→ **Quoted text**
The amount of Cash Consideration that Fidelis Care will receive at the closing of the Proposed Fidelis Acquisition will be further reduced by, among other things, a $375.0 million escrow which will be used to satisfy any of our post-closing indemnification claims (the “Escrow Fund”). No later than five business days prior to the closing of the Proposed Fidelis Acquisition, we may elect the composition of the Escrow Fund, being any combination of cash and Escrow Shares up to $375.0 million. Any Escrow Shares included in the Escrow Fund will be liquidated prior to final settlement of the Escrow Fund’s proceeds and will not be delivered to Fidelis Care. Fidelis Care will receive only cash proceeds from the Escrow Fund. To the extent that the value of the Escrow Fund exceeds $375.0 million at final settlement, we will be entitled to retain any such surplus. Likewise, to the extent that the value of the Escrow Fund is less than $375.0 million at final settlement or the amount due to be delivered to Fidelis Care taking into account post-closing indemnification claims, as applicable, the Company will be required to fund any such deficit.

For pro forma purposes only, it is assumed that the Acquisition Consideration will consist solely of Cash Consideration and the Escrow Fund will consist solely of cash. The final value of the Acquisition Consideration for accounting purposes will ultimately be based on our election of Share Consideration and Escrow Shares. Accordingly, the Acquisition Consideration could change materially.

We cannot assure you that we will be able to consummate the Proposed Fidelis Acquisition on a timely basis or at all. See “Risk Factors—Factors that may affect Future Results and the Trading Price of Our Common Stock” in Item 1A. of Part II of our Quarterly Report on Form 10-Q for the three months ended March 31, 2018.

 

-7-


2. Basis of Presentation

The unaudited pro forma condensed combined financial information was prepared using the acquisition method of accounting and was based on the historical financial statements of the Company and Fidelis Care. The acquisition method of accounting is based on ASC 805 and uses the fair value concepts defined in ASC 820, Fair Value Measurements.

ASC 805 requires, among other things, that most assets acquired and liabilities assumed be recognized at their fair values as of the acquisition date. In addition, ASC 805 requires that the consideration transferred be measured at the date the Proposed Fidelis Acquisition is completed at the then-current market price.

ASC 820 defines the term “fair value” and sets forth the valuation requirements for any asset or liability measured at fair value, expands related disclosure requirements and specifies a hierarchy of valuation techniques based on the nature of the inputs used to develop the fair value measures. Fair value is defined in ASC 820 as “the price that would be received to sell an asset or paid to transfer a liability in an orderly transaction between market participants at the measurement date.” This is an exit price concept for the valuation of the asset or liability. In addition, market participants are assumed to be buyers and sellers in the principal (or the most advantageous) market for the asset or liability. Fair value measurements for an asset assume the highest and best use by these market participants. As a result of these standards, the Company may be required to record the fair value of assets which are not intended to be used or sold and/or to value assets at fair value measures that do not reflect the Company’s intended use of those assets. Many of these fair value measurements can be highly subjective, and it is possible that other professionals, applying reasonable judgment to the same facts and circumstances, could develop and support a range of alternative estimated amounts.

→ **Exercise requirements**
A: According to the Fidelis acquisition text, what happens if the Escrow Fund is worth more than $375.0 million at final settlement?
B: Pick up the Fidelis acquisition text after its last sentence and carry it further.

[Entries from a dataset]
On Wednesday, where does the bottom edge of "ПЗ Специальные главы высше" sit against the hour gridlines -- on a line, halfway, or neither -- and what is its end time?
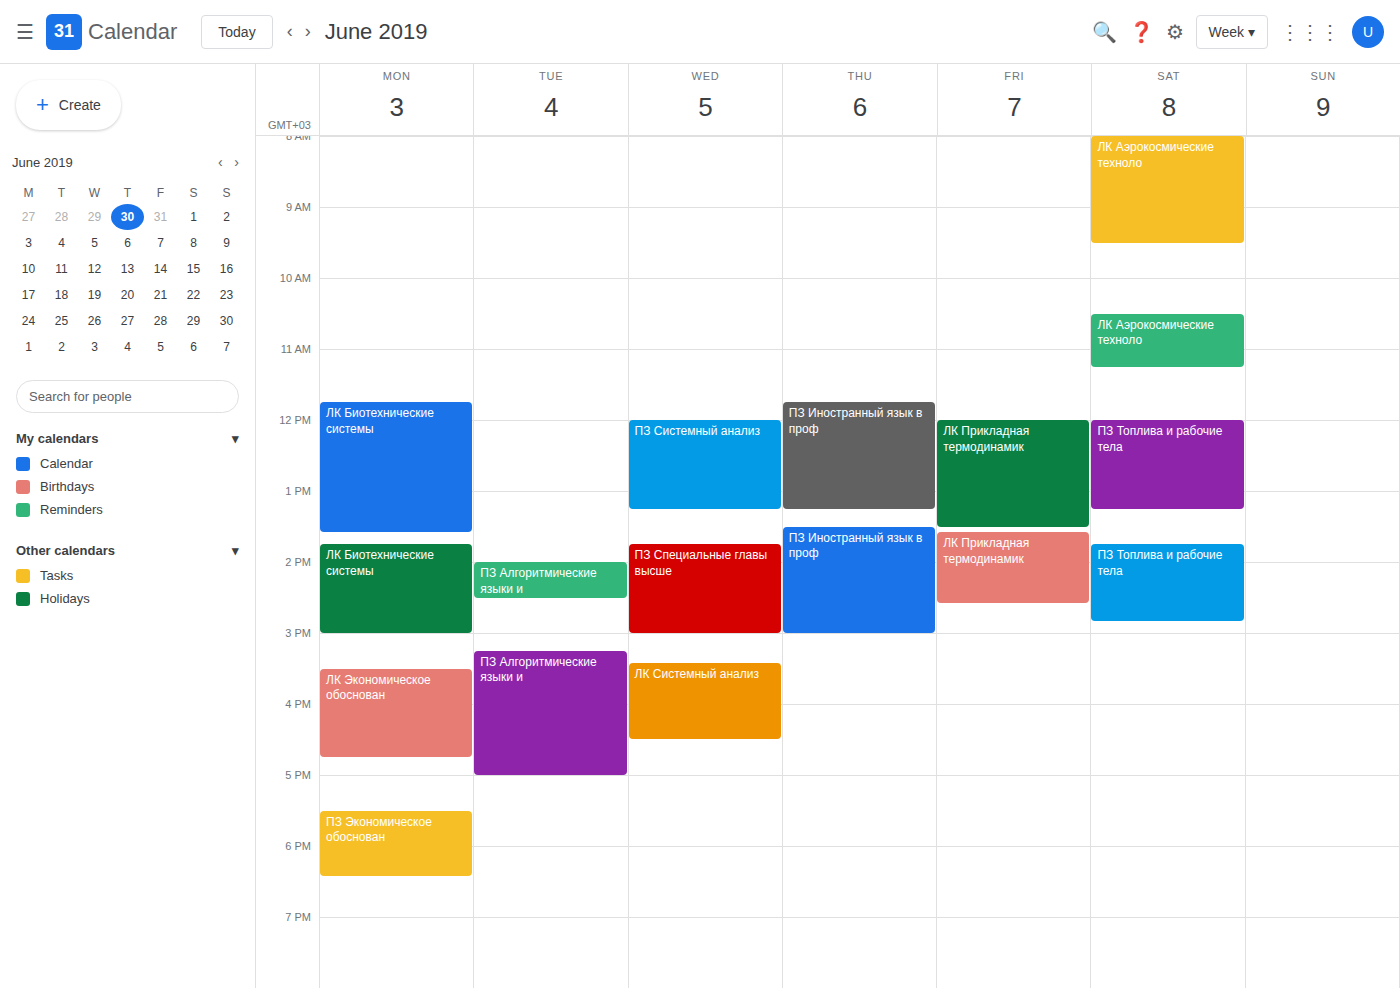
3:00 PM -- exactly on the 3 PM line.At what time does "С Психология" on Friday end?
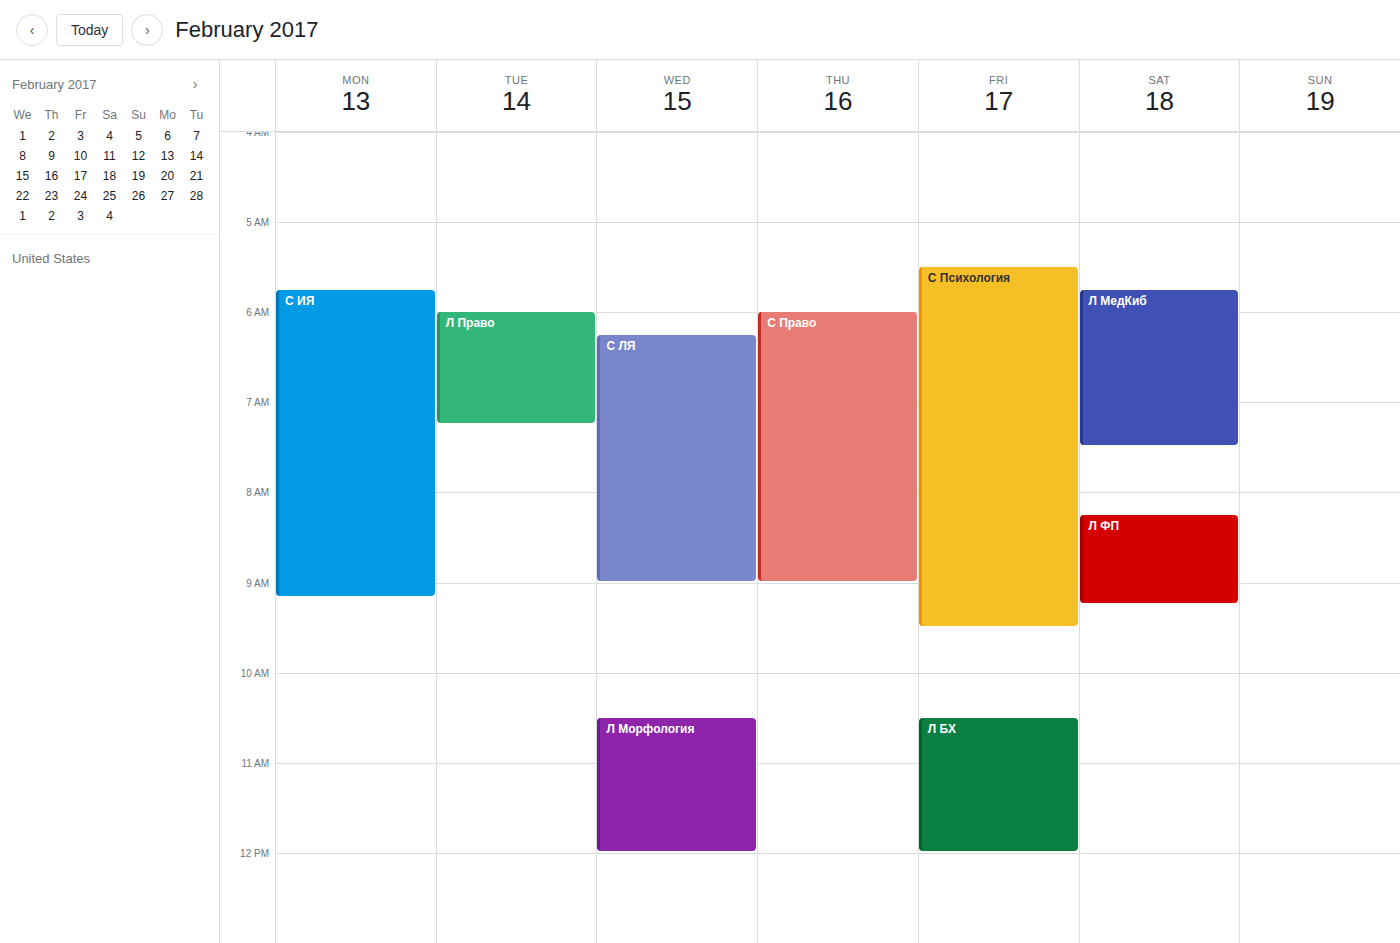
9:30 AMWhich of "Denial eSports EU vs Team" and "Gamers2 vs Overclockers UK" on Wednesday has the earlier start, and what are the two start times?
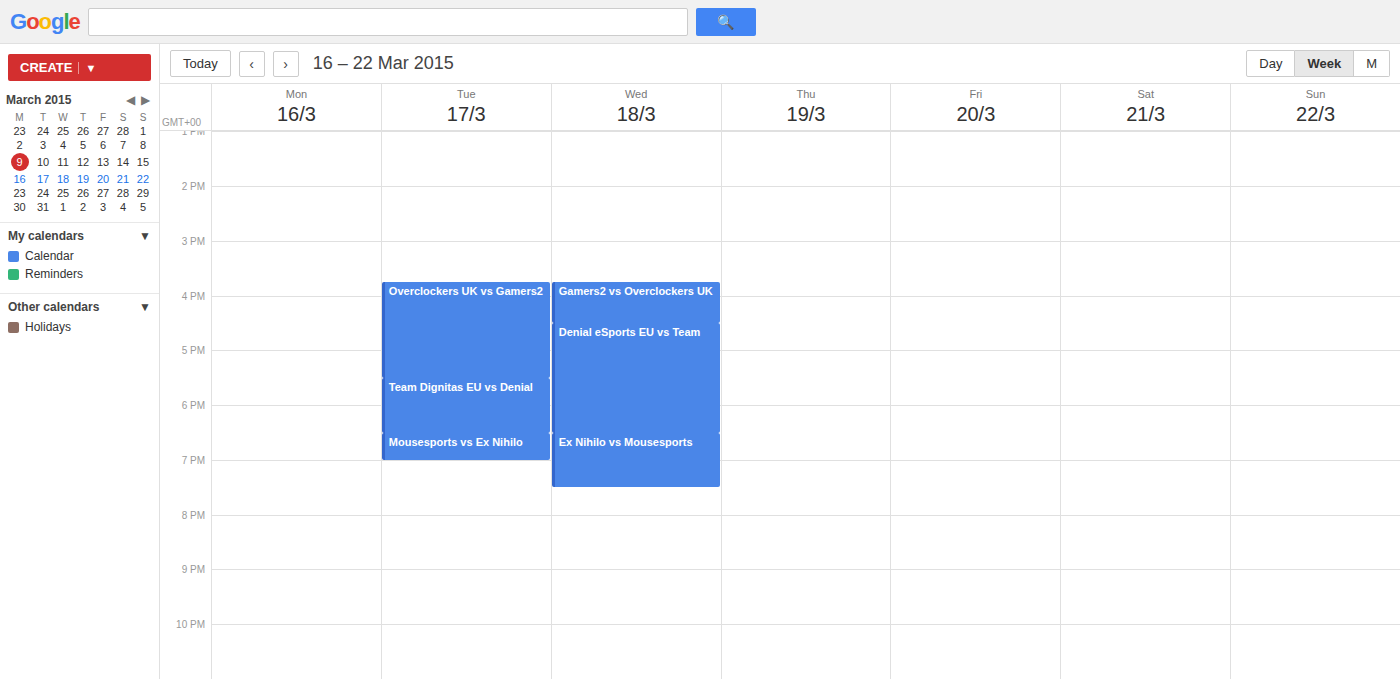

→ **The results**
A: The company is entitled to keep the surplus.

B:
Under the acquisition method of accounting, the assets acquired and liabilities assumed will be recorded, as of completion of the Proposed Fidelis Acquisition, primarily at their respective fair values and added to those of the Company. Financial statements and reported results of operations of the Company issued after completion of the Proposed Fidelis Acquisition will reflect these values, but will not be retroactively restated to reflect the historical financial position or results of operations of Fidelis Care.

Under ASC 805, acquisition-related transaction costs (e.g., advisory, legal, accounting, valuation and other professional fees) are not included as a component of consideration transferred but are accounted for as expenses in the periods in which the costs are incurred. Total acquisition-related transaction costs expected to be incurred by the Company are estimated to be approximately $408 million, of which $15 million had been incurred as of March 31, 2018. Acquisition-related transaction costs expected to be incurred by the Company include estimated fees related to a bridge financing commitment agreement and other advisory fees associated with the transaction as well as certain anticipated undertakings with the New York State Department of Health. Those costs are reflected in the unaudited pro forma condensed combined balance sheet as an increase to accrued expenses and other current liabilities, with the related tax benefits reflected as an increase in other current assets and the after tax impact presented as a decrease to retained earnings.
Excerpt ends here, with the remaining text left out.